Once again about the SLA vs SLB version there's virtually no differences at stock settings.  The only reason people wanted the SLB version is for purely overclocking purposes.  If money is no object to building it right i'd go straight for the Q9650.  It's already an E0 SLB8W and it's a nice round 3.0 not a 2.66 or 2.83 whatever.  In either case, new architecture(nehalem) from intel is just around the corner.  
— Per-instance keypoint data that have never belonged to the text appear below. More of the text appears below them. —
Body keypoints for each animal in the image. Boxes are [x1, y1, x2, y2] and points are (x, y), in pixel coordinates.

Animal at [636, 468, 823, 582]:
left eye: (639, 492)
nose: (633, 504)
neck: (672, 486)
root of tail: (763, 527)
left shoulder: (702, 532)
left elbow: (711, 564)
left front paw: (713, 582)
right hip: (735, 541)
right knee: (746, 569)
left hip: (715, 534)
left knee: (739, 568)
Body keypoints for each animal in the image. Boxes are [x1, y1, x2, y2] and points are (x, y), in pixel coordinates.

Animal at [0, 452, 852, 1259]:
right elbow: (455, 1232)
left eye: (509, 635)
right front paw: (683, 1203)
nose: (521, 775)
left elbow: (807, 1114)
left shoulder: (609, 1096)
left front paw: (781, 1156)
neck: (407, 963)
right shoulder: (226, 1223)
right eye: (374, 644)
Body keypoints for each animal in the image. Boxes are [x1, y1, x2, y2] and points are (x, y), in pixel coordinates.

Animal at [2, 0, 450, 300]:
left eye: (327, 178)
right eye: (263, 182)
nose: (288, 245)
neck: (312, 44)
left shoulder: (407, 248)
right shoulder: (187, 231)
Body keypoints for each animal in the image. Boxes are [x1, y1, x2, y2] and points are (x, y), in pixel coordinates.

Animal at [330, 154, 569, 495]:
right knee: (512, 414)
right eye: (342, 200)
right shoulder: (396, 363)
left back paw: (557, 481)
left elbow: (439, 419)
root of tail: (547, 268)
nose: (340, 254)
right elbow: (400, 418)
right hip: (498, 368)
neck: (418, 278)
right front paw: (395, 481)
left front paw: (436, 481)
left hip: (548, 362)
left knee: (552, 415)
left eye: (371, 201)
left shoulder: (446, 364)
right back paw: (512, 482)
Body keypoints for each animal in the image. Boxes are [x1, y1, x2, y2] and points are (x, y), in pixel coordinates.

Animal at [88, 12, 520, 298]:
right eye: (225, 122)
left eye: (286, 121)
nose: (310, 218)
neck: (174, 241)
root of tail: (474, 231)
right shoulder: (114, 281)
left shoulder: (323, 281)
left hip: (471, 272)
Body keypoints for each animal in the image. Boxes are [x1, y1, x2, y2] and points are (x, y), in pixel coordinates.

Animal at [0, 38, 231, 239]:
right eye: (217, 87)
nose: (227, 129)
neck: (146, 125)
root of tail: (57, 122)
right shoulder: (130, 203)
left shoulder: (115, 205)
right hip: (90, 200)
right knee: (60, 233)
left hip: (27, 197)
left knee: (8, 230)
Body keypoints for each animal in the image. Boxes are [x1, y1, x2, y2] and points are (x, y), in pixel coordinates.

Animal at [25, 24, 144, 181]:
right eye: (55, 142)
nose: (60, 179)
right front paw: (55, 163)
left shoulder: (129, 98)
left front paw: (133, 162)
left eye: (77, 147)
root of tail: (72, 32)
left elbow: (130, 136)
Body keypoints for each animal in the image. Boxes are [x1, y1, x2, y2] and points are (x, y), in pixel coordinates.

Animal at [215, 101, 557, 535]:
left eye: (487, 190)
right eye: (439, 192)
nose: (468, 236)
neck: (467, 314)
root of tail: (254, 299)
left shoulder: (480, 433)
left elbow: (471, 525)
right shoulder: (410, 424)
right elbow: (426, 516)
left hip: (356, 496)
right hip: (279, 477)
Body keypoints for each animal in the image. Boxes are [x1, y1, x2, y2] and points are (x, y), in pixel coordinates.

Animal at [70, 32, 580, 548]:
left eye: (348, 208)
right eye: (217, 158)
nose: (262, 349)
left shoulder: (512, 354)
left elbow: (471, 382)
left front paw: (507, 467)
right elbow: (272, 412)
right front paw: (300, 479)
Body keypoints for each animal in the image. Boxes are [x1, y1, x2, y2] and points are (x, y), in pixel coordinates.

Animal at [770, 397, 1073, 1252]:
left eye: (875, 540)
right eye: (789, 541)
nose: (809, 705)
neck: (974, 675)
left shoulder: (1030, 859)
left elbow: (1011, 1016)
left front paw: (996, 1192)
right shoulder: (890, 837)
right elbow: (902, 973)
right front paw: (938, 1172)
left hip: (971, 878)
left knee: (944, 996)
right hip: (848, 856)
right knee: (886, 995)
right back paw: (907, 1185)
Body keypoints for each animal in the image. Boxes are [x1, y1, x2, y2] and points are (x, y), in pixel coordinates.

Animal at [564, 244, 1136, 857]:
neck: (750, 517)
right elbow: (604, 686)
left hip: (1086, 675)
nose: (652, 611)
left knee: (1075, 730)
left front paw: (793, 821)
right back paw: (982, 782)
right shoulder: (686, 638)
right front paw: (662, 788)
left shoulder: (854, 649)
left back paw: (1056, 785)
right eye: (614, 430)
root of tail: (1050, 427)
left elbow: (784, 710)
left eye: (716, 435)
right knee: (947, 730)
Another thing about SD/HD editing thing is that just a hobby for your R/C planes or does your job requires you to do SD/HD editing ?  what program/s are you using for editing ?


----------



## SystemViper (Oct 5, 2008)

boogah said:


> if you are not going to OC having an E0 or C1 doesn't matter one bit.  Q9450 would be sufficient also.  I prefer the Q9x series over the Q6x series over amount of cache and 45nm core for it's low heat.  For example the Q9450 @ 2.66 stock speed is 15 - 20% better performing than the Q6700 @ 2.66 stock speed.  reference here >> http://www.cpubenchmark.net/common_cpus.html
> 
> I would go with 64bit OS and atleast 4 gig of ram.   You can always run install and run your program in 32bit mode (compatibility options)  Video editing use alot of ram and you want them to be on the ram rather than in virtual memory while you are editing.
> 
> ...




I love my CS3 Master Suite, That is why i like th 45nm Quads with 12M cache, it definalty makes a difference, i jsut have to clock to over 3.4-3.6 and i am rocking.

Very interesting what you said about CS4, i should have that soon, it will be sweet to see them use some GPU horsepower too,  That always made the most sense, to use both GPU and CPU  for maximum effeciency.


----------



## boogah (Oct 5, 2008)

SystemViper said:


> I love my CS3 Master Suite, That is why i like th 45nm Quads with 12M cache, it definalty makes a difference, i jsut have to clock to over 3.4-3.6 and i am rocking.
> 
> Very interesting what you said about CS4, i should have that soon, it will be sweet to see them use some GPU horsepower too,  That always made the most sense, to use both GPU and CPU  for maximum effeciency.




here u go buddy ^___~

http://downloads.guru3d.com/Photoshop-CS4-GPU-example-movies-download-2074.html#download

GPU powa .  I work with 500+ mb psd files btw been testing some of the new beta.


----------